Of course, forecasting cloud demand, and appropriating supply, is a tricky business in normal times, and when the business world is facing its most uncertain six-month period since the 2008 financial crisis, it's even trickier. Some hurdles include:

  • Some cloud customers endured brutal hits to their businesses in late March, especially in the travel and entertainment industries. Some of that demand will never return, and it could take a long time for those that survive to return to their previous levels of cloud usage.
  • Intel expects to release a new Xeon server processor by the end of this year, which traditionally means really late in the year. Cloud buyers are well aware of Intel's road maps and might have been planning to save their resources for servers built around that next-generation chip in the fourth quarter, only to face this unexpected spike in demand six months early.

Last week, Synergy Research estimated that the cloud industry has already spent more money on data centers so far this year than in all of 2019, and that between the two of them, Amazon and Microsoft have some 50 new data centers in the works. However, on Tuesday, Google warned that the advertising crunch is going to affect its data-center spending over the rest of 2020.

  • Alphabet CFO Ruth Porat said that while Google had planned to increase spending on data centers and cloud equipment in 2020, it now expects to spend "roughly" the same amount it did last year on "technical infrastructure."
  • It seems like Google expects to find it harder to start data-center construction projects amid the pandemic, but Porat also said the company expects to increase spending on servers and focus on server efficiency in its existing data centers.
  • To be clear, we're still talking about a lot of money: Alphabet spent $25 billion on capital expenditures in 2019, and while some of that spending went toward fancy office buildings, the bulk of it was spent on cloud infrastructure.

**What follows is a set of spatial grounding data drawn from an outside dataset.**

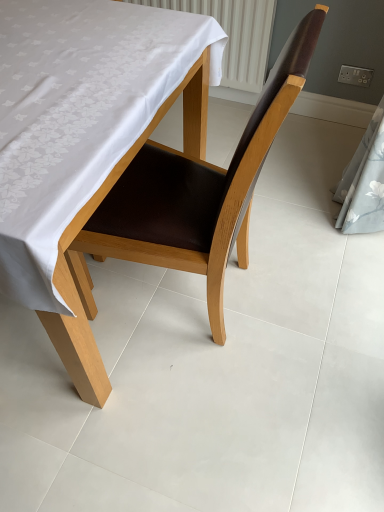
Question: Is brown leather chair at center facing towards white fabric-covered table at center?

Choices:
 (A) no
 (B) yes

Answer: (B)

Question: Is brown leather chair at center shorter than white fabric-covered table at center?

Choices:
 (A) yes
 (B) no

Answer: (B)

Question: Is white fabric-covered table at center surrounded by brown leather chair at center?

Choices:
 (A) no
 (B) yes

Answer: (A)

Question: Considering the relative positions of brown leather chair at center and white fabric-covered table at center in the image provided, is brown leather chair at center to the right of white fabric-covered table at center from the viewer's perspective?

Choices:
 (A) yes
 (B) no

Answer: (A)

Question: Does brown leather chair at center have a greater height compared to white fabric-covered table at center?

Choices:
 (A) yes
 (B) no

Answer: (A)

Question: Is the depth of brown leather chair at center greater than that of white fabric-covered table at center?

Choices:
 (A) yes
 (B) no

Answer: (A)

Question: Does white fabric-covered table at center have a lesser height compared to brown leather chair at center?

Choices:
 (A) no
 (B) yes

Answer: (B)

Question: From a real-world perspective, is white fabric-covered table at center below brown leather chair at center?

Choices:
 (A) yes
 (B) no

Answer: (A)

Question: From the image's perspective, is white fabric-covered table at center located above brown leather chair at center?

Choices:
 (A) yes
 (B) no

Answer: (A)

Question: Is white fabric-covered table at center oriented away from brown leather chair at center?

Choices:
 (A) no
 (B) yes

Answer: (A)

Question: Does white fabric-covered table at center contain brown leather chair at center?

Choices:
 (A) yes
 (B) no

Answer: (A)

Question: Is the depth of white fabric-covered table at center greater than that of brown leather chair at center?

Choices:
 (A) no
 (B) yes

Answer: (A)

Question: Considering the relative positions of white fabric-covered table at center and brown leather chair at center in the image provided, is white fabric-covered table at center to the left or to the right of brown leather chair at center?

Choices:
 (A) right
 (B) left

Answer: (B)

The long-term story for cloud computing is unchanged by this pandemic. The short-term story remains anybody's guess, and this week should provide a lot more clarity about how the cloud giants are sizing up the rest of the year.

This Week In Protocol

Kurian's korner: Ahead of Google's earnings results, I had a chance to talk to Google Cloud CEO Thomas Kurian about the impact of the pandemic on the company's customers, as well as its plans for the rest of the year. Apparently Google Cloud has a "Black Friday/Cyber Monday" setting that it invokes during that most wonderful shopping time of the year, and as the impact of the pandemic became clear, it went to that footing six months ahead of schedule.

Check please: We've talked a lot about the technical issues states have run into as demand for unemployment and other services skyrockets during the pandemic, but there are other critical parts of the economy that rely on old tech as well. Earlier this morning I took a look at how Wall Street, long a cloud skeptic, is running toward cloud services as it becomes acutely aware of the risks involved in relying on outdated infrastructure.

OK Zoomer: Is Zoom going to be the Yahoo of enterprise video chatting? David Pierce took a look at a few startups that are thinking differently about the Future of Work than entrenched powers like Zoom, Microsoft, Google, Slack and others.

Cloud on two: Last week the National Football League put on the closest thing to a sports event that sports junkies such as your author have gotten to satisfy their craving over the last month, and AWS provided several cloud services required to make it happen. Too bad their opsec people didn't warn Las Vegas Raiders coach Jon Gruden that his draft board was in plain sight of any viewer.